## YOUR TASK:
Return every line from the one with "تشمل المستندات الأساسية" through the one with "محاضر الضبط والتحقيق", inclusive, exactly as it appears below.

## RECORDS TO USE:

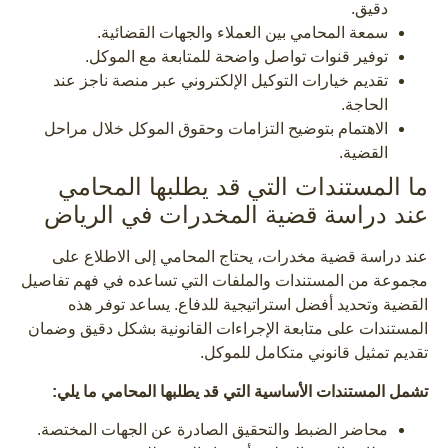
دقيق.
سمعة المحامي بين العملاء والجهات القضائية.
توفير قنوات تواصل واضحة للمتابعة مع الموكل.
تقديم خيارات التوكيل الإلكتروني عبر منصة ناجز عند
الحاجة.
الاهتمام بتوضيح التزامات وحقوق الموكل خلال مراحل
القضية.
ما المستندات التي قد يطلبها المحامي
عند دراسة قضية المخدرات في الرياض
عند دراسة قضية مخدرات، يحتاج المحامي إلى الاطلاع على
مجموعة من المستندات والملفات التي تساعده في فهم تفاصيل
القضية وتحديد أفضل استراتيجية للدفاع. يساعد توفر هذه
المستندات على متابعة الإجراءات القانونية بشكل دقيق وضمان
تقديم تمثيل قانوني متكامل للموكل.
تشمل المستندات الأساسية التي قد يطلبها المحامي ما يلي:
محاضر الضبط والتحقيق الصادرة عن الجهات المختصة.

* * *

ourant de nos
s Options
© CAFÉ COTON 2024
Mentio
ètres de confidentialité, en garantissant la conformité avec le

## SOLUTION TO THE PROBLEM:
تشمل المستندات الأساسية التي قد يطلبها المحامي ما يلي:
محاضر الضبط والتحقيق الصادرة عن الجهات المختصة.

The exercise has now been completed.